- [YOUR TASK]
Word for word, the data below must be repeated in full; no picture is to be included.
DATA FOR THIS TASK Block Start
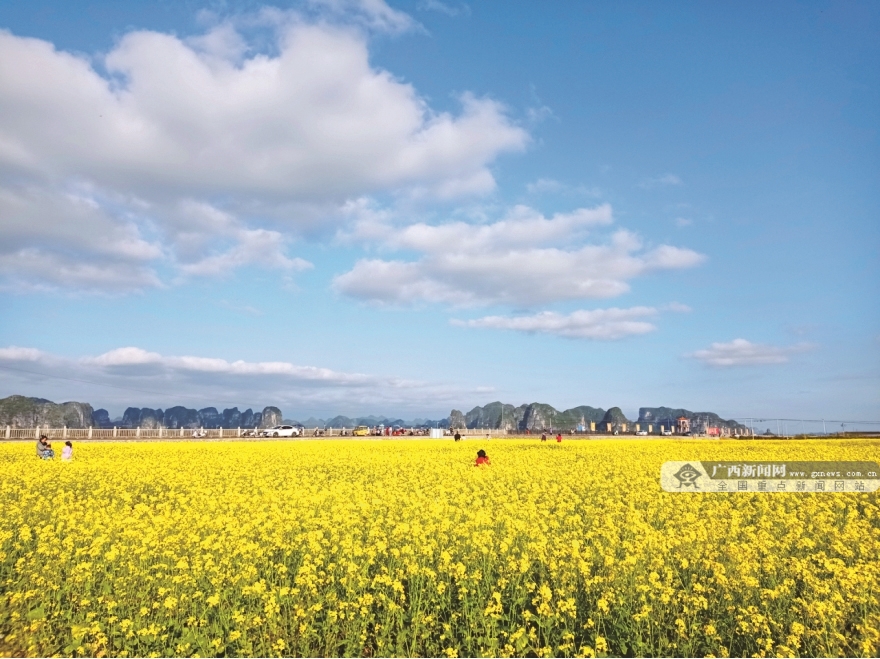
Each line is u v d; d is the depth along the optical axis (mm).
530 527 12797
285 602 9469
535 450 41188
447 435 84500
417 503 15211
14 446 41938
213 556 11164
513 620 9117
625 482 21500
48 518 15148
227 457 31422
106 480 21500
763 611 9016
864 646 7930
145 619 9414
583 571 9781
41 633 9062
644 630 8664
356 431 82500
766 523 13500
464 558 10977
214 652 8484
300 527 13227
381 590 9914
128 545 11820
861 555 11570
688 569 10695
DATA FOR THIS TASK Block End
- [WORKED SOLUTION]
Each line is u v d; d is the depth along the optical axis (mm).
530 527 12797
285 602 9469
535 450 41188
447 435 84500
417 503 15211
14 446 41938
213 556 11164
513 620 9117
625 482 21500
48 518 15148
227 457 31422
106 480 21500
763 611 9016
864 646 7930
145 619 9414
583 571 9781
41 633 9062
644 630 8664
356 431 82500
766 523 13500
464 558 10977
214 652 8484
300 527 13227
381 590 9914
128 545 11820
861 555 11570
688 569 10695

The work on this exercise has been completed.